Ms Henderson

Does she even know that I’m here? I suppose not, at least she isn’t showing it. All that attention and focus for her playing, for the piano. I don’t suppose she notices any of the rest of the world. I wonder if she knows what day it is, what year even.  I would ask her, but she does hate being disturbed. The playing itself is beautiful; such harmonies are rarely so perfect when formed by one so young. Yet there she sits, playing away the days, weeks. I’ve heard that she never stops, that even in her sleep she hears the music flowing through her. She is unique in every way but still human, still emotional, she still needs love.

Perhaps the music loves her; she certainly seems to love it. Does it compare to the depth of human emotion? I’m not sure. If only she would look this way and answer all these questions. I do not wish to cause her any pain, I simply want to know. I had a love for music in my youth but it was nothing compared to what I see now in Elise.
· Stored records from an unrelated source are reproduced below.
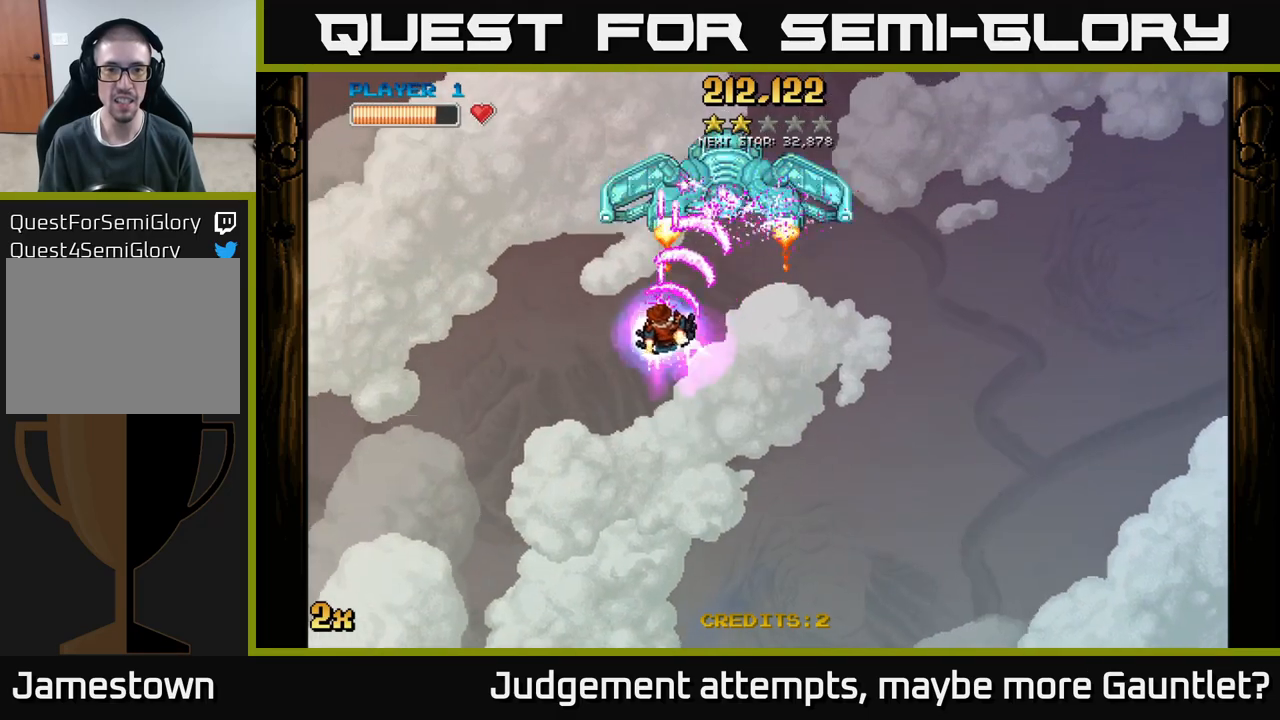
{"buttons": ["A"], "left_stick": "down-left", "events": [[83, "left_stick", "right"], [133, "left_stick", "up"], [233, "left_stick", "down-left"]]}
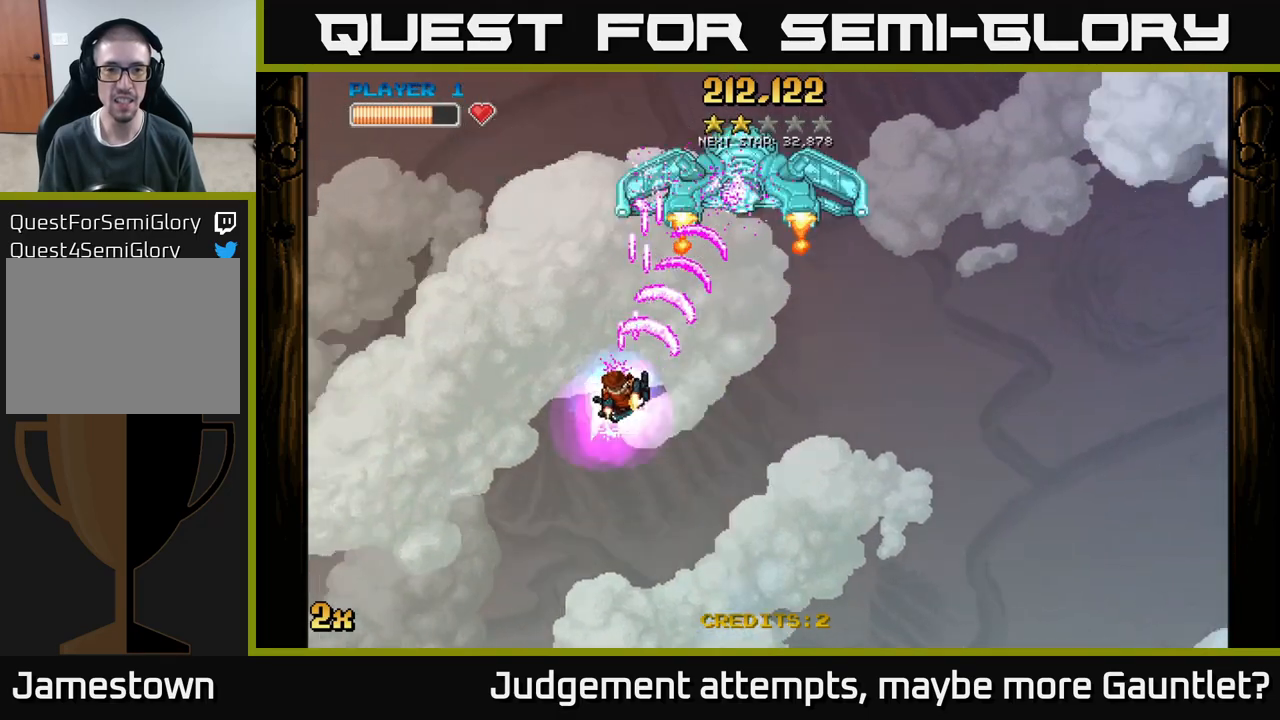
{"buttons": ["A"], "left_stick": "left", "events": [[33, "left_stick", "left"]]}
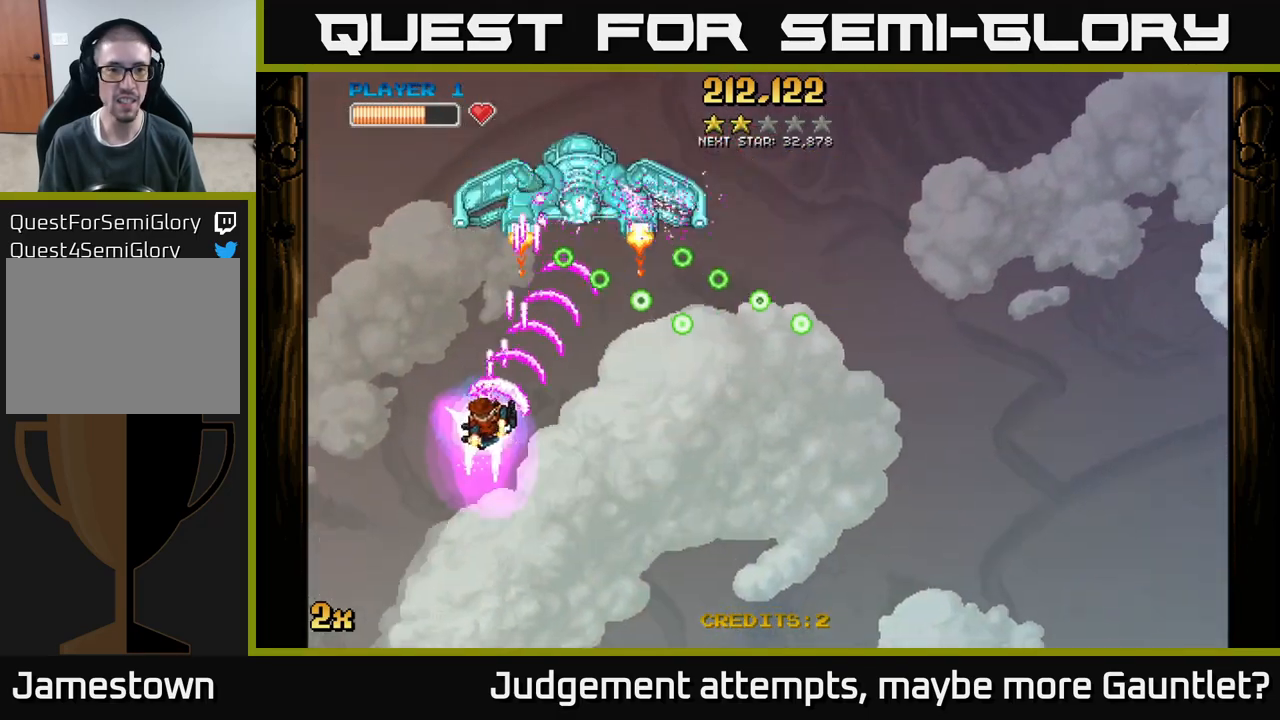
{"buttons": ["A"], "left_stick": "down-right", "events": [[133, "left_stick", "up-left"], [317, "left_stick", "down-right"]]}
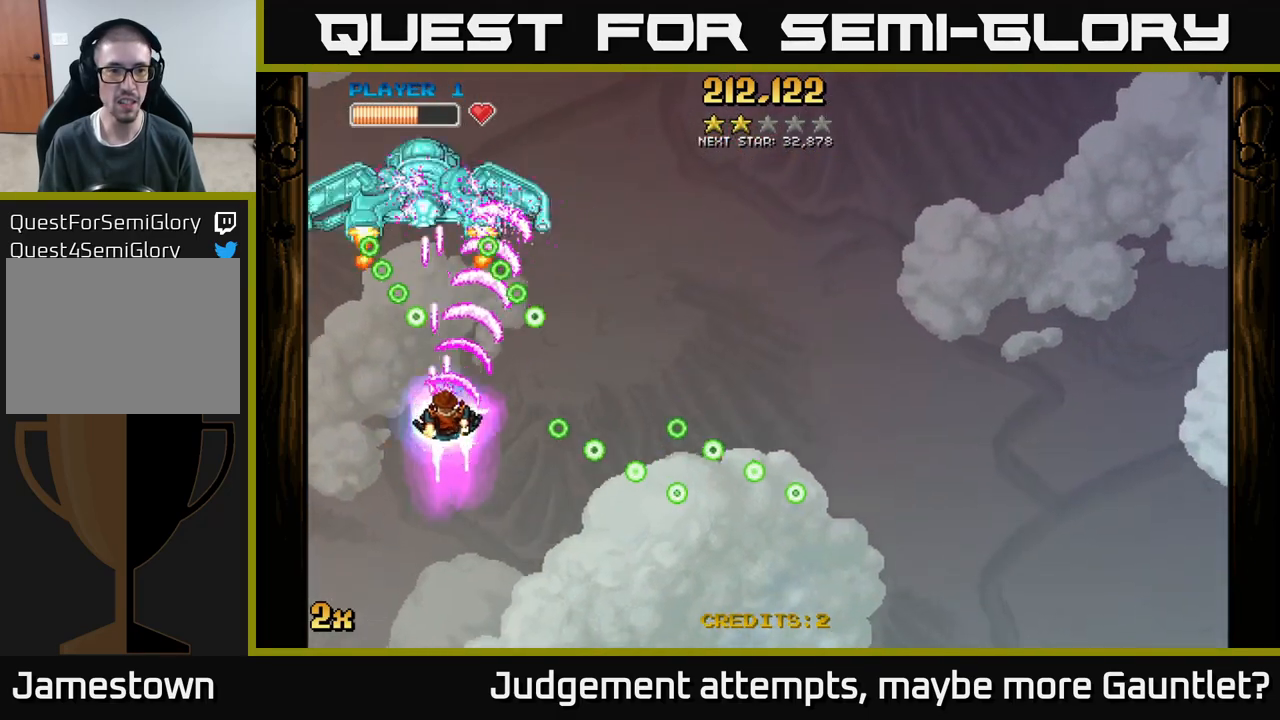
{"buttons": ["A"], "left_stick": "up-right", "events": [[500, "left_stick", "up-right"]]}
Gerald worries greatly about her; mostly about what will happen when he can no longer care for her as he does now.  Perhaps that’s where I come in; I would help if she would let me. I doubt she even knows that he has grown old, just as she is getting older herself. I don’t think he’s all too well, though he would never show her that. The dear old man has been caring for this house for so many years; he has never married, never known any love other than the love for his duty to this family. I guess he cannot miss what he has not had.

It’s been hours and she’s still playing the same song, round and round. It sounds like the Moonlight Sonata, light and yet mournful. I cannot be sure; it has been so long since I’ve heard it. I could listen to her play for many hours longer. It is truly beautiful.